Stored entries
= = =
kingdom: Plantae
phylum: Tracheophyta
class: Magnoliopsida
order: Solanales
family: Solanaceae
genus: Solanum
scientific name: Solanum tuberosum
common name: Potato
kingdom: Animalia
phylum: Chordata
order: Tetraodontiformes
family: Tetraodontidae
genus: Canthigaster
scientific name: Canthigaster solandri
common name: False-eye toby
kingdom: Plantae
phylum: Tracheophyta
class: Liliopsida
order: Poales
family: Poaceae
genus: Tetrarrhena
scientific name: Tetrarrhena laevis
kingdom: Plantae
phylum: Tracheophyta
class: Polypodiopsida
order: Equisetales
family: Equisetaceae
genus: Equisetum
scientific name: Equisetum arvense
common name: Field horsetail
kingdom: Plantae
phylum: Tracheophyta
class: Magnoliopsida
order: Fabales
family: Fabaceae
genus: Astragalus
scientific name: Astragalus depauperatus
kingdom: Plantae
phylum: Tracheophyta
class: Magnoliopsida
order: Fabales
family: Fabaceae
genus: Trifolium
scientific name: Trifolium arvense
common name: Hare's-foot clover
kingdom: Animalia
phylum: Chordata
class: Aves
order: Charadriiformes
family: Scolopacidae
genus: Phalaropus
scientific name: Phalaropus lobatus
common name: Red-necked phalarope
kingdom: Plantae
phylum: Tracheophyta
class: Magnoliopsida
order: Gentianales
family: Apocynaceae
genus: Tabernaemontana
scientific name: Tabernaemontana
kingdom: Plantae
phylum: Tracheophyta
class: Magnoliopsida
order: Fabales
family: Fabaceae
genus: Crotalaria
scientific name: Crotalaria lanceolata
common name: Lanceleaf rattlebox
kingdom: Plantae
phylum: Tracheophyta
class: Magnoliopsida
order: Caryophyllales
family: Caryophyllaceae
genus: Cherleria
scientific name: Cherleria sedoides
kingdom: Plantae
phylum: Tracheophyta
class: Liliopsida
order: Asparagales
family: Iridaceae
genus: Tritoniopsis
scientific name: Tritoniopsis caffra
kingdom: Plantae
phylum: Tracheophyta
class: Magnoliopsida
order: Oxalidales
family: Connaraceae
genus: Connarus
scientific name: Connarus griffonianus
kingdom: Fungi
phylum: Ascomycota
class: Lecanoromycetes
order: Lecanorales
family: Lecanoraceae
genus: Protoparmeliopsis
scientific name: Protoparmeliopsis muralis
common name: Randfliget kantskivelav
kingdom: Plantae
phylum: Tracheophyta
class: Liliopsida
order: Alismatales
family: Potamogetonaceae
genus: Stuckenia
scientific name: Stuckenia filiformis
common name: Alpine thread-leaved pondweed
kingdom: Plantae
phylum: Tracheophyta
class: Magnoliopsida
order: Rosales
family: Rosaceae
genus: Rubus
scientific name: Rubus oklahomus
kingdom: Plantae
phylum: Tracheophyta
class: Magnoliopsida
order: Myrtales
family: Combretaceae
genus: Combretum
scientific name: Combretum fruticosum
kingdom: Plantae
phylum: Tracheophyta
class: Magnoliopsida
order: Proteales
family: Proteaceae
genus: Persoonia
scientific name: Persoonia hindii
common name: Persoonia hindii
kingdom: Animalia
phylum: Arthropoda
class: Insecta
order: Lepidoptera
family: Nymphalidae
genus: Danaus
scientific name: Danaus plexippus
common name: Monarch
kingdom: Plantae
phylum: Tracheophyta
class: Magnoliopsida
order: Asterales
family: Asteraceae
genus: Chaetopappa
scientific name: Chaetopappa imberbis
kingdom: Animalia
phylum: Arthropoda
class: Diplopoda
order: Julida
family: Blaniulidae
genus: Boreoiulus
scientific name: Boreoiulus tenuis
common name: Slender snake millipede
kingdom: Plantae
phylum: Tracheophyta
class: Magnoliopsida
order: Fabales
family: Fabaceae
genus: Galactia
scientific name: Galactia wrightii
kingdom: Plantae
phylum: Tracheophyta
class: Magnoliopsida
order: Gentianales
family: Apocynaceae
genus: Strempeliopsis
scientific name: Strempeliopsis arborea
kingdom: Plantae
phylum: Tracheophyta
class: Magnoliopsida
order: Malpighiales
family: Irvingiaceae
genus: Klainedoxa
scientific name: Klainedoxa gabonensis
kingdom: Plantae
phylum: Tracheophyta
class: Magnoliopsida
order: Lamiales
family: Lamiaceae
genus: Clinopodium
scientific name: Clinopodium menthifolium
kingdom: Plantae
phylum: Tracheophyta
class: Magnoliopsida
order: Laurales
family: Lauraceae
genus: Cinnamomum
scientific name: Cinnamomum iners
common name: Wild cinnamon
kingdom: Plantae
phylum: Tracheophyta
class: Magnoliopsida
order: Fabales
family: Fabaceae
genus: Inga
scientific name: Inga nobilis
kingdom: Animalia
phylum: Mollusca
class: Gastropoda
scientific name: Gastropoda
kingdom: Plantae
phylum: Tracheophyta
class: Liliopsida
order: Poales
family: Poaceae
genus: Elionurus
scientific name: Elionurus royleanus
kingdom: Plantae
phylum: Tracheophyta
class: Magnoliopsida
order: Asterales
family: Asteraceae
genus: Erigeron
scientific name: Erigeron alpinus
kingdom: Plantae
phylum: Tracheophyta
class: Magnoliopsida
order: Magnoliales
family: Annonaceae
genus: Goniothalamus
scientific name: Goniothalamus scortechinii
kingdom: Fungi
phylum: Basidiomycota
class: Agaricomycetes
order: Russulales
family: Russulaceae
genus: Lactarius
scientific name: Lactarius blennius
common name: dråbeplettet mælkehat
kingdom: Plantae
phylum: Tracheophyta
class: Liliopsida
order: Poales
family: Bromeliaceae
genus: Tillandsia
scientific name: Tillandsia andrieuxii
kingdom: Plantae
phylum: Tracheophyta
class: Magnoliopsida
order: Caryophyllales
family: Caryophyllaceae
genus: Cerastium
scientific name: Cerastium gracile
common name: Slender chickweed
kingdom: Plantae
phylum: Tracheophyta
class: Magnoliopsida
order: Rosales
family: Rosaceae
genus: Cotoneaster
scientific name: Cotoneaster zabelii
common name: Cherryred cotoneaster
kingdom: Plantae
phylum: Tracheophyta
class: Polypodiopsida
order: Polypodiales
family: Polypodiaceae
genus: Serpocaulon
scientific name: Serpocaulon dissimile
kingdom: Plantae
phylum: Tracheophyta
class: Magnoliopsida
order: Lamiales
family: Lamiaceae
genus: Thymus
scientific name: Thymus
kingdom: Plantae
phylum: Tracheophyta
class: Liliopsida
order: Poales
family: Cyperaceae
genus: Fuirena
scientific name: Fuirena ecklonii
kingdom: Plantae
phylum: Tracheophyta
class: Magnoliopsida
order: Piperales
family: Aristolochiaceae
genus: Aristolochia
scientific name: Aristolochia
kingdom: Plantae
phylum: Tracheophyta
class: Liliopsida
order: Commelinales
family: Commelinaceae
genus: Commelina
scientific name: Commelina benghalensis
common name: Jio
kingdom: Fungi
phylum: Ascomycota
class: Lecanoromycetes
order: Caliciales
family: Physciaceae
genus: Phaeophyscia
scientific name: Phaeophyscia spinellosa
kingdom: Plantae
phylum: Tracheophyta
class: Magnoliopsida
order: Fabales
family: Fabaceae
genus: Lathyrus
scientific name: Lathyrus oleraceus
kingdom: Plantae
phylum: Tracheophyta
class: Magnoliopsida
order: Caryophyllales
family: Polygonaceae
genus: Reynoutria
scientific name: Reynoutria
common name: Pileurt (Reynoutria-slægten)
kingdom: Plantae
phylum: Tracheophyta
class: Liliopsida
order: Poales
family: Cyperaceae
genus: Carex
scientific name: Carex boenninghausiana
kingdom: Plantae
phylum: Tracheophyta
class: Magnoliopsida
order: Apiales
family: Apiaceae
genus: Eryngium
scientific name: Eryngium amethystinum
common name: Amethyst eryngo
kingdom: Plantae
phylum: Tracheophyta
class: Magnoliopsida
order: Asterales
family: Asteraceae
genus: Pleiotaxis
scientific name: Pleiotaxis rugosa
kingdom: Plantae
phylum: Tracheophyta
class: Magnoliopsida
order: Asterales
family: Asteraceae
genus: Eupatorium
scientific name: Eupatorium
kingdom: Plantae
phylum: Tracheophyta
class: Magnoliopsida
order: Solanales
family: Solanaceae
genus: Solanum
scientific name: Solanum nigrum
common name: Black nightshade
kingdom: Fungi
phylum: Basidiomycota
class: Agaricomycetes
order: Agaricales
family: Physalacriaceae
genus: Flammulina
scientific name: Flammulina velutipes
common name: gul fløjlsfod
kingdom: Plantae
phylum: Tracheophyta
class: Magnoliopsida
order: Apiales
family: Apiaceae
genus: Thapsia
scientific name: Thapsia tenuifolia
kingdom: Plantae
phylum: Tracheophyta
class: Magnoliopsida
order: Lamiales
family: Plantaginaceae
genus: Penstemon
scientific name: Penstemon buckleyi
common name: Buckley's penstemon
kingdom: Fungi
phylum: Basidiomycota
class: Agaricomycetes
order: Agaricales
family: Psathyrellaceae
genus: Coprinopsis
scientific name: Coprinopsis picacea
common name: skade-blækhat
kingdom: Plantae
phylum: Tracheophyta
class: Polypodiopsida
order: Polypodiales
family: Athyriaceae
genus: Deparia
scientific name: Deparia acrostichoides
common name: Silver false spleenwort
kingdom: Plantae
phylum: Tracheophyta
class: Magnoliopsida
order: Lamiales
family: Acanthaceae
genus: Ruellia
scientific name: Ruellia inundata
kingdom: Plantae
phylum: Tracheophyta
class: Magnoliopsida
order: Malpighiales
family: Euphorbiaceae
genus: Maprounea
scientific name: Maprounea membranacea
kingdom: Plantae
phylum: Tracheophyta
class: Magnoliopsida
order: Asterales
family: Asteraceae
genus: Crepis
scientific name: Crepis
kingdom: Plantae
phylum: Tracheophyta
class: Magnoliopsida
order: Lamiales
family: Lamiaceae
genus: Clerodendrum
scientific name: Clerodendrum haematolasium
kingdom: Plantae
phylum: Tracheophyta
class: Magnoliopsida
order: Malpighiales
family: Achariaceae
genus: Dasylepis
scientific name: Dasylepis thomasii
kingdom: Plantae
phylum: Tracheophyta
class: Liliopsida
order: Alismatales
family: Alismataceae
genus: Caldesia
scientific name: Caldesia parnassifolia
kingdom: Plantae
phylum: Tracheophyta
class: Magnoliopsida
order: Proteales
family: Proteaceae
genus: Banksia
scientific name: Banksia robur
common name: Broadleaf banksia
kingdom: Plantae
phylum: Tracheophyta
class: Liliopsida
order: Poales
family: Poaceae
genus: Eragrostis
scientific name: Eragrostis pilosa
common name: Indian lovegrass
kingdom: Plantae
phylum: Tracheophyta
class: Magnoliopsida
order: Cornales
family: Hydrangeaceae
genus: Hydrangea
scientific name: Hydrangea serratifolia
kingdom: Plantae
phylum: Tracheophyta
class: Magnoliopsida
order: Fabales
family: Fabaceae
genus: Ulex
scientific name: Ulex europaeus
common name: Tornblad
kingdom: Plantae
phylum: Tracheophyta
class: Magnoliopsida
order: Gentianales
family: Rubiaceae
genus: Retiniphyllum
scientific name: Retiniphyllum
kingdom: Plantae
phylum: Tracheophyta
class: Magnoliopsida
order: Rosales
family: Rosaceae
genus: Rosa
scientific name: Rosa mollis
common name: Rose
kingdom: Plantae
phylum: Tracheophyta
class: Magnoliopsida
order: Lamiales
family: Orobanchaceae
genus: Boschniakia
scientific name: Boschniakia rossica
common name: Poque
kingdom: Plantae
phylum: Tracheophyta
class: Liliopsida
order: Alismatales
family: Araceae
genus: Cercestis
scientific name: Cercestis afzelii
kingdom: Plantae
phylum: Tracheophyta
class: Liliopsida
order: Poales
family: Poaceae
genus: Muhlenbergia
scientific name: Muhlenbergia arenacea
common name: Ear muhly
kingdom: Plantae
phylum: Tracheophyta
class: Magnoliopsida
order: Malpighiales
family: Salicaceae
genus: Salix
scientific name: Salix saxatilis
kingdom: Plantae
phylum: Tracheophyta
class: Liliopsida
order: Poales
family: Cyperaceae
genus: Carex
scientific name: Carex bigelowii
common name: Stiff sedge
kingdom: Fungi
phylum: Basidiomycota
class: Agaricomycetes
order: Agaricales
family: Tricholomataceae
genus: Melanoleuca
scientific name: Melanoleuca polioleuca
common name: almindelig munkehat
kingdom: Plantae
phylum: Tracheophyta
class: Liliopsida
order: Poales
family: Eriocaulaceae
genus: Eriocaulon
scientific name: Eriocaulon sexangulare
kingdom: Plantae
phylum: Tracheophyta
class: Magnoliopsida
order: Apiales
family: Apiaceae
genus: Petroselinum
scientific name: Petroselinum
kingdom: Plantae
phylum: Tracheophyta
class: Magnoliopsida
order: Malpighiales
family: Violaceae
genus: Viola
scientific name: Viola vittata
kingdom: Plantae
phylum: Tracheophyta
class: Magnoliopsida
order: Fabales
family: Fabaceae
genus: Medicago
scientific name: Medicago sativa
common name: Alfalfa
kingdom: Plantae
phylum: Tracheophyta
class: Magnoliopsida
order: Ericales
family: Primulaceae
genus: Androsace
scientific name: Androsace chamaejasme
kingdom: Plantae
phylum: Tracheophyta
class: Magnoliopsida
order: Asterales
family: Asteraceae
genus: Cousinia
= = =
▸ **Stated task**:
Turn the lines of the records above into a JSON list of strings, one string per line with blank lines omitted, starting at the first line and ending at the line that contains "scientific name: Canthigaster solandri".

▸ **Exercise output**:
[
  "kingdom: Plantae",
  "phylum: Tracheophyta",
  "class: Magnoliopsida",
  "order: Solanales",
  "family: Solanaceae",
  "genus: Solanum",
  "scientific name: Solanum tuberosum",
  "common name: Potato",
  "kingdom: Animalia",
  "phylum: Chordata",
  "order: Tetraodontiformes",
  "family: Tetraodontidae",
  "genus: Canthigaster",
  "scientific name: Canthigaster solandri"
]